— Page excerpt —

=====

When I was young, weekend trips to the library were an adventure. I’d charge through the front doors and down the endless hallway, my eyes trained on the colorful mobiles swinging overhead as I made my way back to the children’s reading room. The dark walls would give way to brightly colored murals, and the sensible reading chairs were replaced with tiny plastic seats big enough for only the smallest of bottoms. It was a place for whispered stories and squeals of delight, and it was mine.
By the time we got home, I would have decided the order in which I would devour my many books. I started out with Where the Wild Things Are by the late and great Maurice Sendak then graduated to the Amelia Bedelia series. The older I got, the longer the books I chose, so our trips became less and less frequent. Eventually I must have returned a book without picking out another, because my weekly visits stopped. But I kept reading. Sure, much of my reading list was dictated by my teachers, and yes, my parents would hand me books they thought were important for me to read, but the joy of reading was still there, even if the opportunity to pick my own book was limited to the occasional book report.
Choosing reading material today is far more complicated than picking out a book from the children’s shelves or having an assigned reading list handed to me at the beginning of the semester. In fact, it’s almost a combination of the two: I am able to choose what I read while simultaneously treading through the water of popular opinion and Top 100 Lists.
This has always been true, of course, but something has happened over the last ten years: the internet. Whereas before I was limited to the opinions of my friends and family, librarians, teachers, and the occasional booklist, I now have access to websites like goodreads.com which allow me to see not only what my friends are reading and what their friends are reading, but also what some guy in Detroit is reading. It raises a lot of questions, least of which is the issue of taste. Do I think Emma has good taste in books? If she liked Haunted, will I like it too?
Then there’s websites like Amazon.com, which give me the opportunity to peruse thousands of reviews with the click of my mouse. Kenny in South Carolina thought Gone Girl was unfairly biased in favor of the male perspective. Should I bother reading it, or just assume he’s right and move on?
And don’t forget Facebook and Twitter, which let me see what my friends are reading in real time.

=====

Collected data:
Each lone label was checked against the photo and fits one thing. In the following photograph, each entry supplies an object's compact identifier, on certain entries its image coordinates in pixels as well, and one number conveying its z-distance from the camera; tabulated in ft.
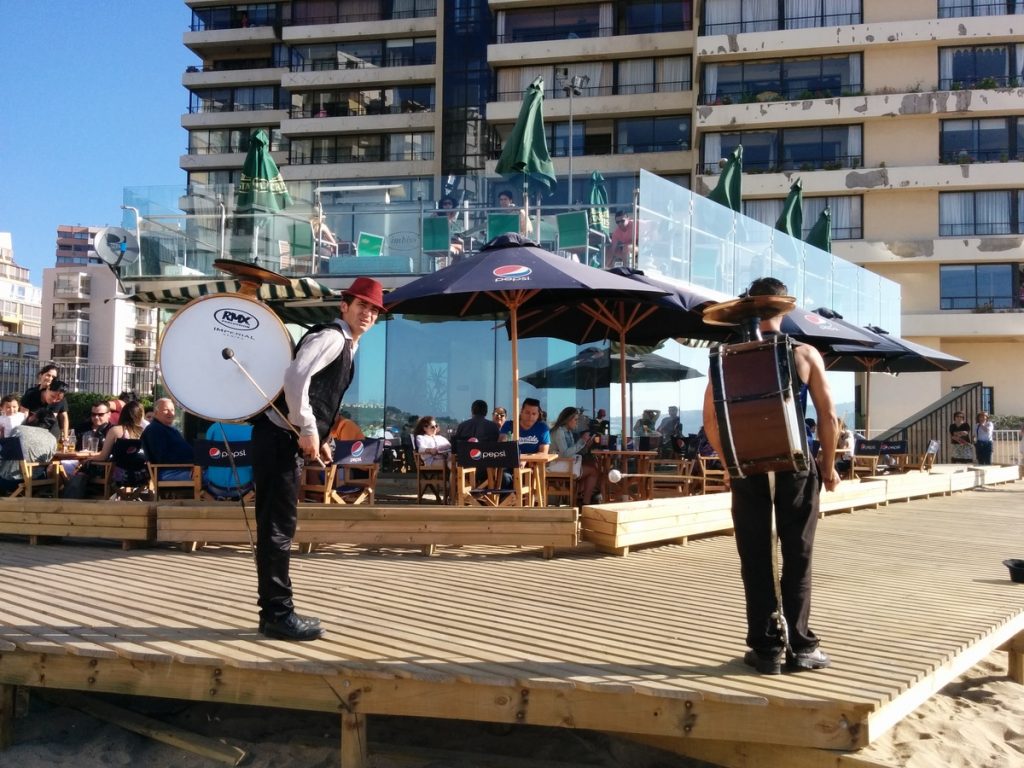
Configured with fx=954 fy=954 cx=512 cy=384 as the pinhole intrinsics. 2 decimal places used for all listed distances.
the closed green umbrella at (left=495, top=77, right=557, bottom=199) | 51.75
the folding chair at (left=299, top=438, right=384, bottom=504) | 26.91
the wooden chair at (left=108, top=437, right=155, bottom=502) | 28.22
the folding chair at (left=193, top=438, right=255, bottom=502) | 24.31
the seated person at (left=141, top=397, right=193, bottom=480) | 26.60
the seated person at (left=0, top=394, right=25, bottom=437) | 35.63
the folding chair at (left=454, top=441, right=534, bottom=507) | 25.11
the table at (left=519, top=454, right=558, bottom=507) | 27.55
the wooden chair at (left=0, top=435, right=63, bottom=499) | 26.89
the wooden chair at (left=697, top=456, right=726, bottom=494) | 32.91
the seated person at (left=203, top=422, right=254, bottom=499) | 25.09
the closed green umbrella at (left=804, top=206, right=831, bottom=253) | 83.33
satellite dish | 50.96
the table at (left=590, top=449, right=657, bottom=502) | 33.50
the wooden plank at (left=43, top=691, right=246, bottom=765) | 15.10
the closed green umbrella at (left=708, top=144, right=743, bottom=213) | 71.41
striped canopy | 34.96
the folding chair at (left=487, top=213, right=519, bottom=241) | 47.78
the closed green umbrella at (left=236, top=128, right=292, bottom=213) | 50.60
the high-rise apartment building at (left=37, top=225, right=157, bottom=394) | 301.43
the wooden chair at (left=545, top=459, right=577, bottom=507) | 30.19
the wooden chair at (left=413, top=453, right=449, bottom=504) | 31.96
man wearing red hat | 14.60
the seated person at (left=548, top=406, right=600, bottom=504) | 33.19
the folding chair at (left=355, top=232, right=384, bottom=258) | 50.62
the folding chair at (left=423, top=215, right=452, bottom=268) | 49.19
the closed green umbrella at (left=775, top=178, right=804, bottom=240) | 79.15
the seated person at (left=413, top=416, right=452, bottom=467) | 32.53
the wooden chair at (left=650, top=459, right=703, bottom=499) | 32.68
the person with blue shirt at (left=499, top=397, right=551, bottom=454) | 29.78
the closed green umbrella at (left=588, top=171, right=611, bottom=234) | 47.39
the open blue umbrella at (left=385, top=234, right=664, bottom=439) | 26.32
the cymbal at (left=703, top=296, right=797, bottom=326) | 13.57
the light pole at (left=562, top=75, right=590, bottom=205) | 118.11
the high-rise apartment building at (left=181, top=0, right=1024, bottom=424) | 120.06
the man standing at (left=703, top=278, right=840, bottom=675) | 13.15
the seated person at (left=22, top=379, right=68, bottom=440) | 34.88
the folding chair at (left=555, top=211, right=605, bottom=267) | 47.19
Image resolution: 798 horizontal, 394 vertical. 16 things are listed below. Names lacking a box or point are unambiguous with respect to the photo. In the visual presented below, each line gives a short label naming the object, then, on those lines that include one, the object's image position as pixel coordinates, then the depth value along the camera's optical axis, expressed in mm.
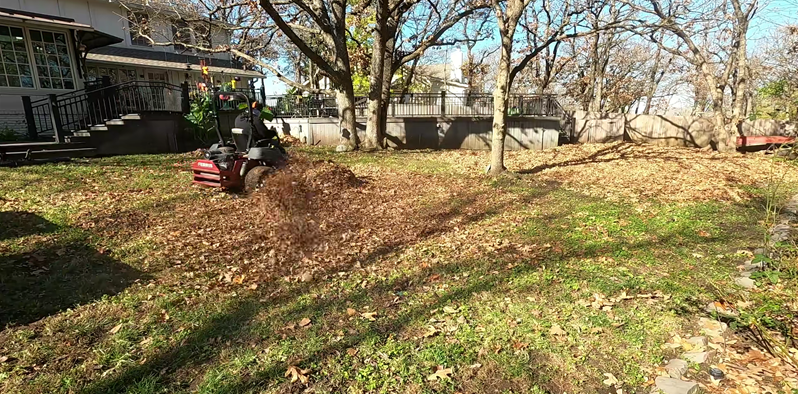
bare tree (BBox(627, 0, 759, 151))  11234
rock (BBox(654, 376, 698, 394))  2713
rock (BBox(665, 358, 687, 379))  2909
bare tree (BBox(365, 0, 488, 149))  12703
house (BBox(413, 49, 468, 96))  33619
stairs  9316
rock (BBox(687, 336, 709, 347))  3238
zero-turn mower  6980
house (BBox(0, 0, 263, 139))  12688
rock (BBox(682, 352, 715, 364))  3039
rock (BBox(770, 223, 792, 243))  4998
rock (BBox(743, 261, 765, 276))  4371
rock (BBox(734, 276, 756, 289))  4121
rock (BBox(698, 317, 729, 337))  3393
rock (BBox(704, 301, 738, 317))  3613
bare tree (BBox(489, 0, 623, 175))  8727
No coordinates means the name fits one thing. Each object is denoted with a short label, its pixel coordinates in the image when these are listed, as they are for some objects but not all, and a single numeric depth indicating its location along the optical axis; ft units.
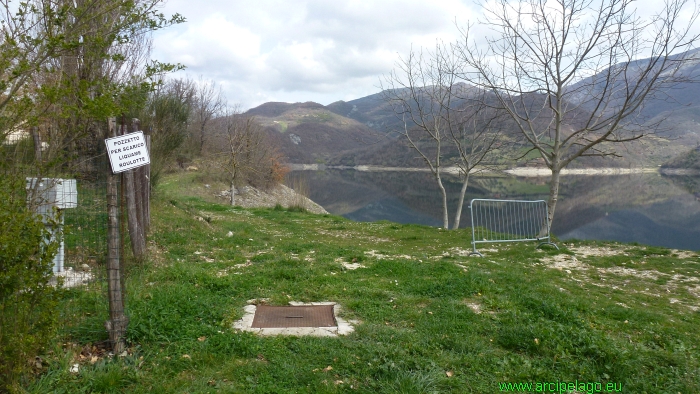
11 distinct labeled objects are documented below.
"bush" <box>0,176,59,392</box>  10.21
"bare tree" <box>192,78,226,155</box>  119.00
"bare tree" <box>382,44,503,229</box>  62.28
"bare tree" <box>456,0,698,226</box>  37.93
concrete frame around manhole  15.34
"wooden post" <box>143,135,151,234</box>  27.55
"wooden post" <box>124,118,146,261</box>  19.45
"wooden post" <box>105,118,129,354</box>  13.58
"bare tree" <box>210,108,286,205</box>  99.96
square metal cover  16.30
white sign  13.42
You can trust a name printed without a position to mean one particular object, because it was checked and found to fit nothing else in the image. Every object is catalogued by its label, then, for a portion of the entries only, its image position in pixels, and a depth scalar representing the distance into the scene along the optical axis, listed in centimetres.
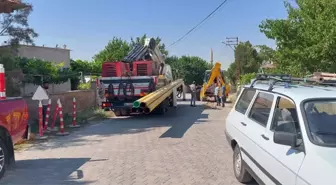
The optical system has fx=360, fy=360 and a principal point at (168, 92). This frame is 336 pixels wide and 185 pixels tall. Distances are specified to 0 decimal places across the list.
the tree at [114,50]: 4475
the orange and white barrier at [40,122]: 1116
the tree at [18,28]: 1383
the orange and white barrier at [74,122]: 1363
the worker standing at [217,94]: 2234
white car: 330
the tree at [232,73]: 4685
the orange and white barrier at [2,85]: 719
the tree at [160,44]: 5284
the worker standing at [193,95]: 2336
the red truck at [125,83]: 1558
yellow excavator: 2442
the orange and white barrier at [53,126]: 1258
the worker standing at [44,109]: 1325
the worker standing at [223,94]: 2233
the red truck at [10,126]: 643
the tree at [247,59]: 4491
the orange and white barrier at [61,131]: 1179
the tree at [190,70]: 5162
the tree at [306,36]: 1078
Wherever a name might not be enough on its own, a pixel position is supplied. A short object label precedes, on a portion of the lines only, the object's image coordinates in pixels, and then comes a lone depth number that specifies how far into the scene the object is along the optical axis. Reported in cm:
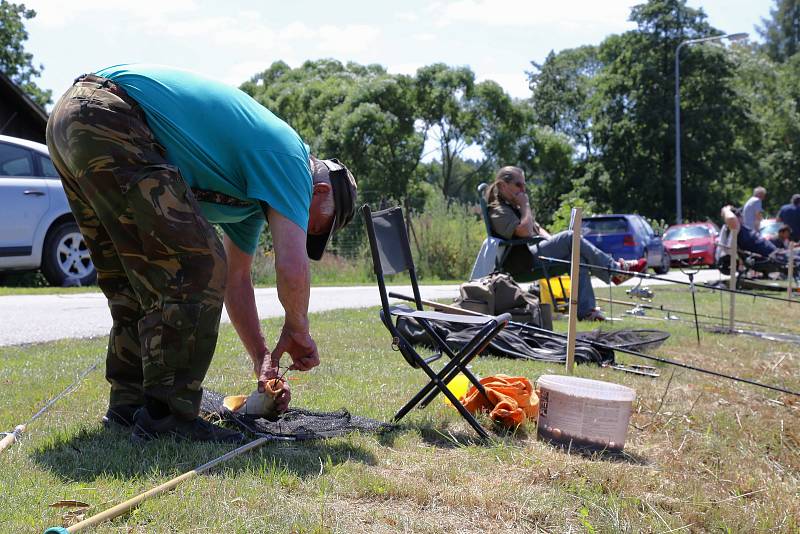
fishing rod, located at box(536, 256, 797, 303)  567
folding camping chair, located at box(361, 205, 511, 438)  390
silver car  973
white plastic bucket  382
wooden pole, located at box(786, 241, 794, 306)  939
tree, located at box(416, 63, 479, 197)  3011
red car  2536
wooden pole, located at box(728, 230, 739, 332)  855
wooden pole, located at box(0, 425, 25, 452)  323
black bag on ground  696
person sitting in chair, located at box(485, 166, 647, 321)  775
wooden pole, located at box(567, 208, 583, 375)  569
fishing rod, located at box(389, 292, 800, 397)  473
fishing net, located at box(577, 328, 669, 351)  668
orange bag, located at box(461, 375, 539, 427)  400
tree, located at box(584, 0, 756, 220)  4216
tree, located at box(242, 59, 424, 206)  2936
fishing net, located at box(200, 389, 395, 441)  368
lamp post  3434
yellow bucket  845
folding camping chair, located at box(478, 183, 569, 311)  779
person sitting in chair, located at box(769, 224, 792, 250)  1633
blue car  2258
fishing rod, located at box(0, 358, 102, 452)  328
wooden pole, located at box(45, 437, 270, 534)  236
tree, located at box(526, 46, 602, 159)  6080
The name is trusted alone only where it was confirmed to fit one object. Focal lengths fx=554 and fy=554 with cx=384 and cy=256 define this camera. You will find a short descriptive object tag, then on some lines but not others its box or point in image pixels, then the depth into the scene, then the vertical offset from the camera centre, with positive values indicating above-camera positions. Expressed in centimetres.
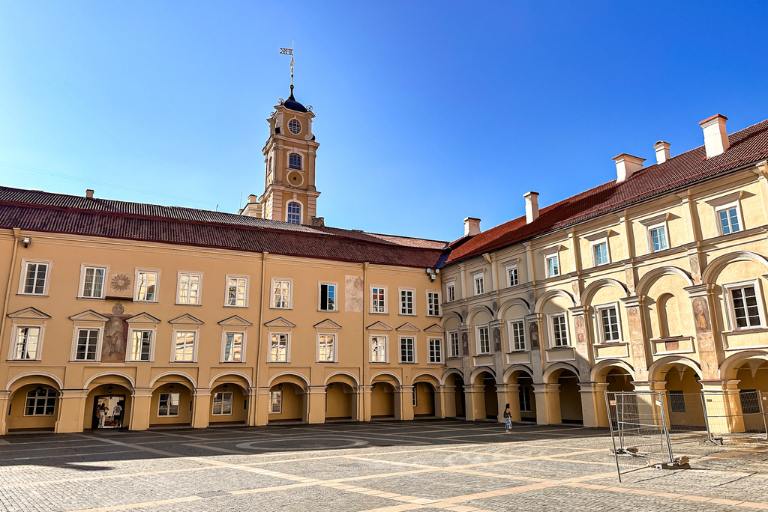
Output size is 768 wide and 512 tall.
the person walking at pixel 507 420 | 2670 -140
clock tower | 5344 +2189
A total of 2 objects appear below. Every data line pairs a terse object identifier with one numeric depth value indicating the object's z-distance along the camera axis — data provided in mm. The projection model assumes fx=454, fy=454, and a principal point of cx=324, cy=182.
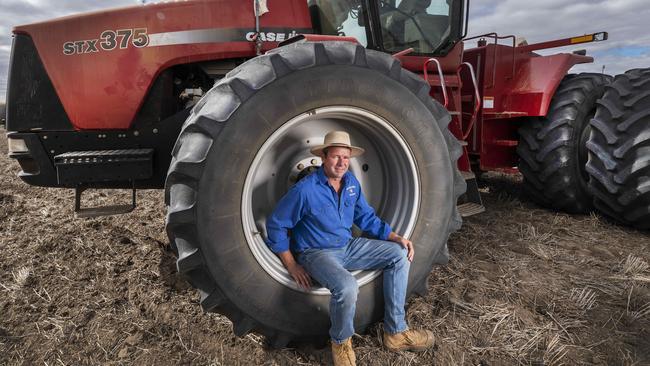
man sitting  2162
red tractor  2084
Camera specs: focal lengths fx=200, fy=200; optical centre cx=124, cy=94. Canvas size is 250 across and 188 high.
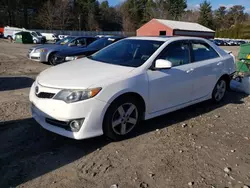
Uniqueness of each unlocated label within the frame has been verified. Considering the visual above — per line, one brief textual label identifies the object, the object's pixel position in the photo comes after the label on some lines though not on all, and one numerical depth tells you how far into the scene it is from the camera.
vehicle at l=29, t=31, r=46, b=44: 24.86
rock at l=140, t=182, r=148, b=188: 2.25
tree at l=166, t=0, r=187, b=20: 63.59
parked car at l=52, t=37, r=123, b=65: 7.48
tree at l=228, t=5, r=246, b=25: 70.05
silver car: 8.95
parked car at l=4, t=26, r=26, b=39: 30.25
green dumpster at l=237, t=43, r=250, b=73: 7.27
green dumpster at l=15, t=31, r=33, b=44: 24.43
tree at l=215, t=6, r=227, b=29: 68.65
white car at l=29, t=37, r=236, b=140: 2.70
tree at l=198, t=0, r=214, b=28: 62.11
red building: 38.84
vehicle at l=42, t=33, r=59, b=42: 29.71
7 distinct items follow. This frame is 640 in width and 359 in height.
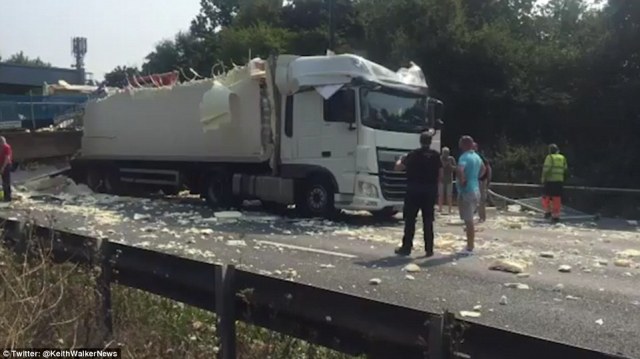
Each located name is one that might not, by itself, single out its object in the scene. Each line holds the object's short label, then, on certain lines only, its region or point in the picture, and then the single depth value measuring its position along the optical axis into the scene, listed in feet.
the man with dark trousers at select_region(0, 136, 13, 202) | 68.44
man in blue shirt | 39.75
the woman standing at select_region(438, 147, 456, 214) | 63.46
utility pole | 126.53
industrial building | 101.55
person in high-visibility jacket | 60.03
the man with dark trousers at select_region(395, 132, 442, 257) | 38.32
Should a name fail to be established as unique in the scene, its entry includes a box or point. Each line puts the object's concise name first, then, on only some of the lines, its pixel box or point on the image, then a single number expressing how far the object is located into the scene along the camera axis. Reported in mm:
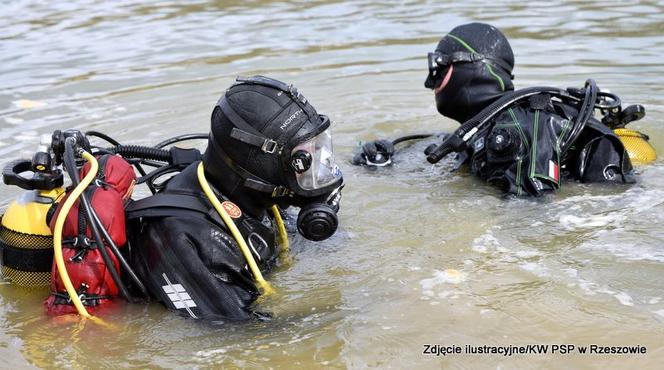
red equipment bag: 6113
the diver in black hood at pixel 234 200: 6180
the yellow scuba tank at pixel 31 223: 6418
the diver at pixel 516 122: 8836
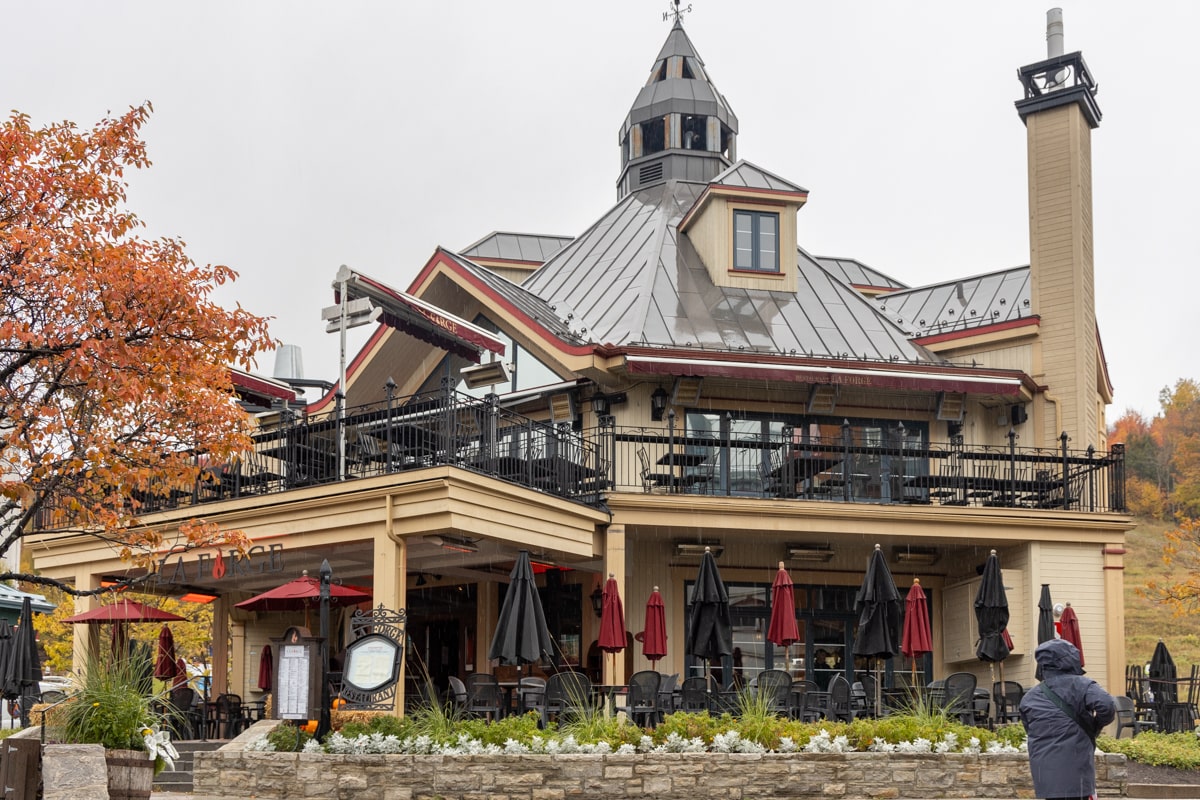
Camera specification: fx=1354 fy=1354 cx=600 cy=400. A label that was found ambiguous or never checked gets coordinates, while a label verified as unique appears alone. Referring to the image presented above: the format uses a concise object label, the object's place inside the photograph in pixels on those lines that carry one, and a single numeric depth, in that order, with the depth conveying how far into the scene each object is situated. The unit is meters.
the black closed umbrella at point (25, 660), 18.31
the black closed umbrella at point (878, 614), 15.72
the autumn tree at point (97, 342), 11.10
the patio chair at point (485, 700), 14.31
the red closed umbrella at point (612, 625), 16.28
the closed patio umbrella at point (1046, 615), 17.47
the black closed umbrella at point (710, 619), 15.84
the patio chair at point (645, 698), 14.51
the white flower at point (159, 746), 10.62
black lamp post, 13.25
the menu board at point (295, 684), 13.45
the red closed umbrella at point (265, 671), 21.66
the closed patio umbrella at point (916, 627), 15.85
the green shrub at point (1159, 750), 14.50
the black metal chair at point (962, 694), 14.59
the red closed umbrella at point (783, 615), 16.08
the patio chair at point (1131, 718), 16.39
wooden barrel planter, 10.34
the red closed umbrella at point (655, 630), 16.73
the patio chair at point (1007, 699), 15.64
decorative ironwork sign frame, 13.73
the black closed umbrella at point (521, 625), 14.84
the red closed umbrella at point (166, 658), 19.47
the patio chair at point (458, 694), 14.57
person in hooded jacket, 7.82
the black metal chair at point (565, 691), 13.96
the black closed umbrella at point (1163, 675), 18.44
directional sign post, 18.25
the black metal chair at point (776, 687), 14.53
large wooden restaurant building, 16.89
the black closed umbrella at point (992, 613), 16.45
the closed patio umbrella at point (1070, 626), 17.36
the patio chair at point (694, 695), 14.72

=====

— Tasks for this exercise —
A - In the essay about choosing books, which series did the writer move on to after Where the Wild Things Are?
B - Transcribe word for word everything in the essay about choosing books from "Then there’s websites" down to "in real time.".
C - Name every website or social platform that the essay about choosing books mentions.

— Answers provided —
A - The Amelia Bedelia series.

B -
Then there’s websites like Amazon.com, which give me the opportunity to peruse thousands of reviews with the click of my mouse. Kenny in South Carolina thought Gone Girl was unfairly biased in favor of the male perspective. Should I bother reading it, or just assume he’s right and move on?
And don’t forget Facebook and Twitter, which let me see what my friends are reading in real time.

C - goodreads.com, Amazon.com, Facebook, Twitter